A New Therapeutic Candidate for Dengue

It’s easy to forget that there are other viral diseases loose in the world, but I’m glad to highlight some real progress against one that’s been trouble for a long time: dengue. This one’s notorious because there are four rather distinct serotypes out there, which has made vaccine development rather difficult. Indeed, a dengue vaccine led to one of the best-known examples of antibody-dependent enhancement (ADE), when vaccinated children who had never been previously exposed to the disease were found to then be at higher risk for severe infection. The vaccine was less efficacious against one of the four serotypes, and it turned out that in the dengue-naive patients the antibody response from the vaccine actually led to enhanced disease if they were later infected by that one. This is of course exactly what you don’t want, of course – and now’s the time to mention (yet again) that we are seeing absolutely no sign of this occurring with the current coronavirus vaccines. If you’d like to argue otherwise, I will refer you to this post, because the comment restrictions outlined it in still apply. Go do that somewhere else.

But back to dengue. The same four-serotype situation doesn’t help much with antiviral drug discovery, either. There are no approved drugs for dengue infection. The existing antivirals have of course all been tried, and efforts to make new dengue-specific ones haven’t worked out well, either (I did a little of that myself at one point). But now there’s an interesting new paper that details a surprisingly potent small molecule that works well across all known variants of the dengue virus, and does so via a mechanism that until now hasn’t been described.

The authors had identified some interesting leads in their previous dengue screens, and this new compound (JNJ-A07) emerged from a chemistry follow-up library around one of those structures. In cell assays, it was active at nanomolar levels and below against 21 different isolates of the virus, basically covering everything that is seen across the four serotypes. At the same time, though, it really wasn’t active at all against a whole panel of other viruses, showing that the mechanism, whatever that might be, was apparently specific to dengue. The team went about identifying that target in the classic way: by exposing the virus to sub-optimal levels of the compound for an extended period and trying to generate resistance. You then sequence the virus and find out what proteins had to mutate in order to escape the drug’s activity, because those have a very high chance of leading you to the target.

In this case, generating resistant virus was not easy (a point in the compound’s favor, of course). And in fact, the resistant strains showed greatly impaired ability to replicate in cells, which is all the better (and which also explains the difficulty in generating such variants to begin with). Sequencing showed a number of mutations in the viral NS4B protein, and the compound was found to block the interaction between that protein and the viral NS3 protein. That step had already been shown to be crucial for viral replication, but no one had ever seen a small molecule that shuts it down. The exact role of the NS4B/NS3 pairing is still being worked out – neither protein shows enzymatic activity per se, but they seem to be important for the activity of the replication enzymes that unwind and copy the virus’s RNA.

What’s more, the compound has shown (so far) perfectly reasonable safety and pharmacokinetics in rodent models, and has very strong antiviral effects in them (sending viral loads in many cases down below the limits of detection). It works prophylactically if given before exposure to the virus, and therapeutically if given even up to several days after the start of the infection. This compound (and this whole class of compounds for that matter) clearly show great promise as dengue therapeutics, and should be definitely be moved towards human trials.

== == ==

■ Required action
In the dengue article, which viral protein carried the mutations found by sequencing the resistant strains? The rows that follow come from a different source than the dengue article.

== == ==

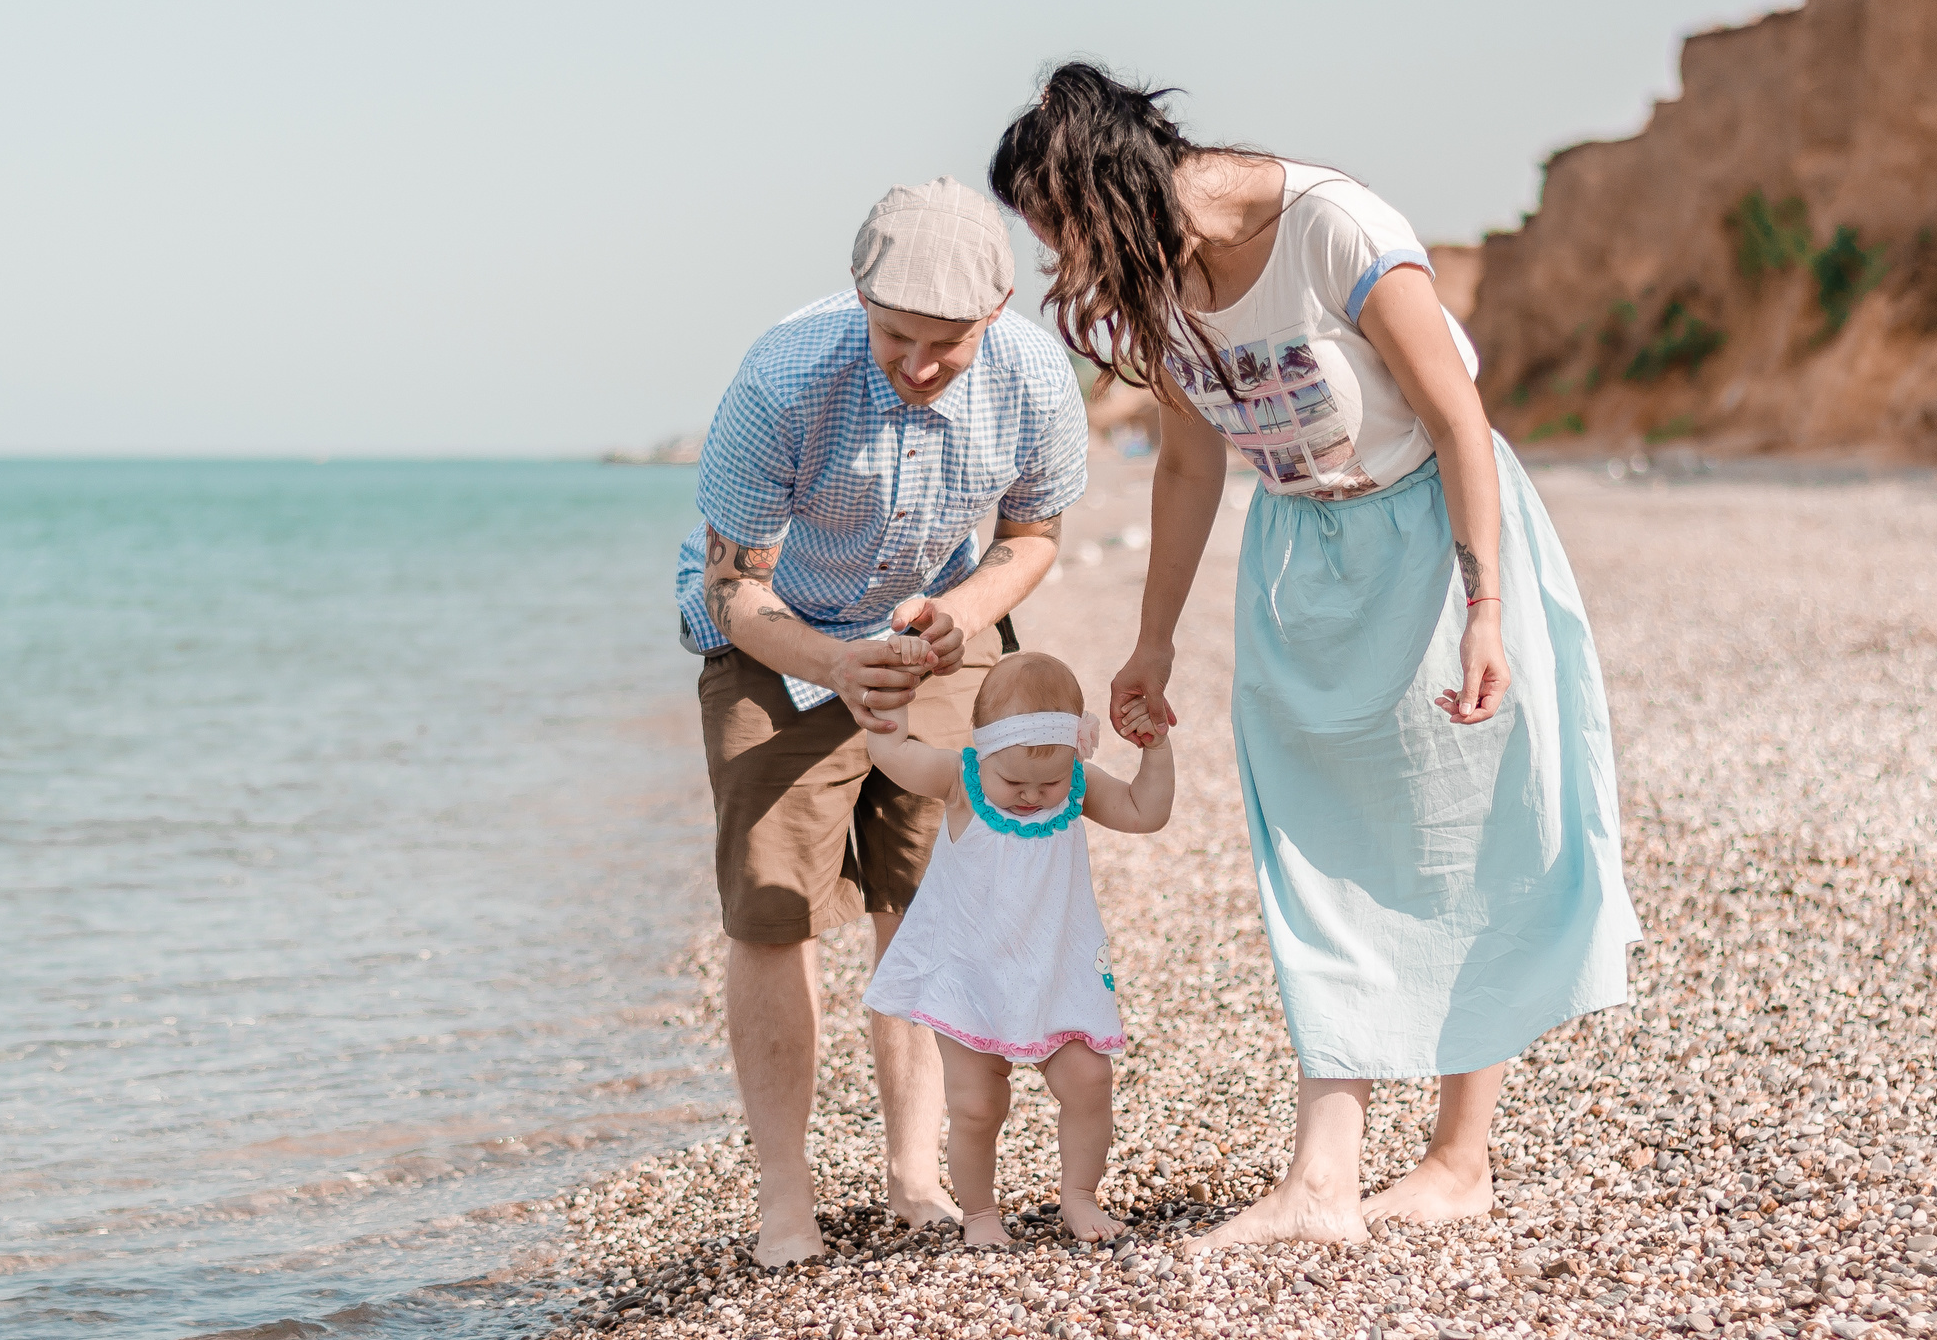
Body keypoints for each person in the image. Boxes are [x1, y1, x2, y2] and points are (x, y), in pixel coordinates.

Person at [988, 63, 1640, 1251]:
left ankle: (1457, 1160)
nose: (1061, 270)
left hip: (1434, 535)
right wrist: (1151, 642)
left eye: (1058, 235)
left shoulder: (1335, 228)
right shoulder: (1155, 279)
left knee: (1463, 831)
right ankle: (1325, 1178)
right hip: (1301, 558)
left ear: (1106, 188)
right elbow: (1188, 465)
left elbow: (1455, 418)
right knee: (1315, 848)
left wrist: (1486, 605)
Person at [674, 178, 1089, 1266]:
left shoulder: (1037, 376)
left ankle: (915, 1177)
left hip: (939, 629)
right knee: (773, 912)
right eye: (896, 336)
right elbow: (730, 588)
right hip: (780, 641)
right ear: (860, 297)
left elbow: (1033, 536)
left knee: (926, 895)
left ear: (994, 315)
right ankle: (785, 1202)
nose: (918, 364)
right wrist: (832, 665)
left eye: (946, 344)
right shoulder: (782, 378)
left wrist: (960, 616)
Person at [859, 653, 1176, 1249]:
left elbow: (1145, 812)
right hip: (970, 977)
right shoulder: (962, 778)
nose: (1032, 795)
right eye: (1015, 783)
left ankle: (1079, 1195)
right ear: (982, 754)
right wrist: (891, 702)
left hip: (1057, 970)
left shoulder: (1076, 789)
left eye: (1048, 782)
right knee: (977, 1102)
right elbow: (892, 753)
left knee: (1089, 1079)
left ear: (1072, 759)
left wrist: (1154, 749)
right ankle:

== == ==

■ Problem solution
The viral NS4B protein.